'''
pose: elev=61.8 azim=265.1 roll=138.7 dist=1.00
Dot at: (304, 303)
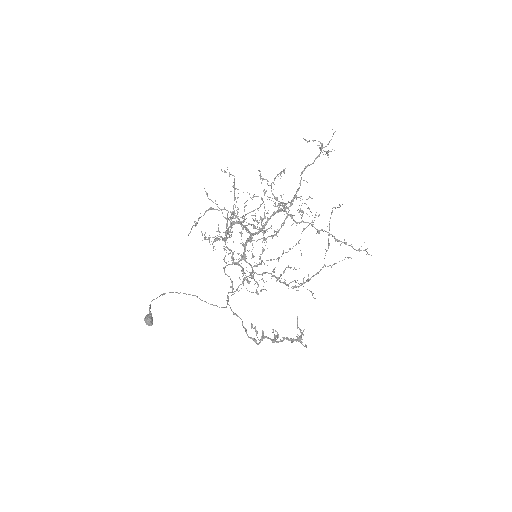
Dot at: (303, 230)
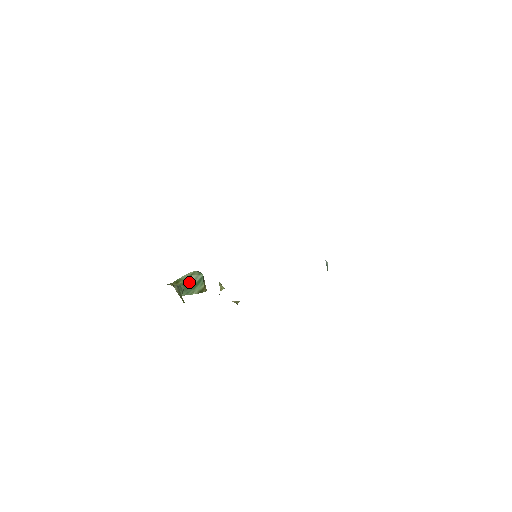
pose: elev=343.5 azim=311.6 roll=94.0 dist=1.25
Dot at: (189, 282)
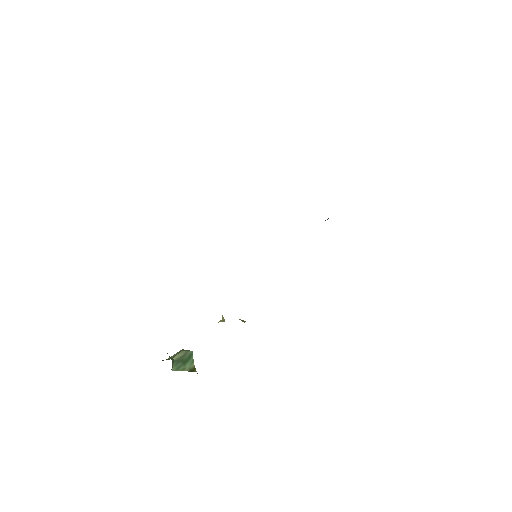
Dot at: (178, 358)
'''
▶ WHAT IS REQUIRED: How many of the lines above contain the string "roll"? Reply with the number alone.

▶ PROBLEM SOLUTION: 2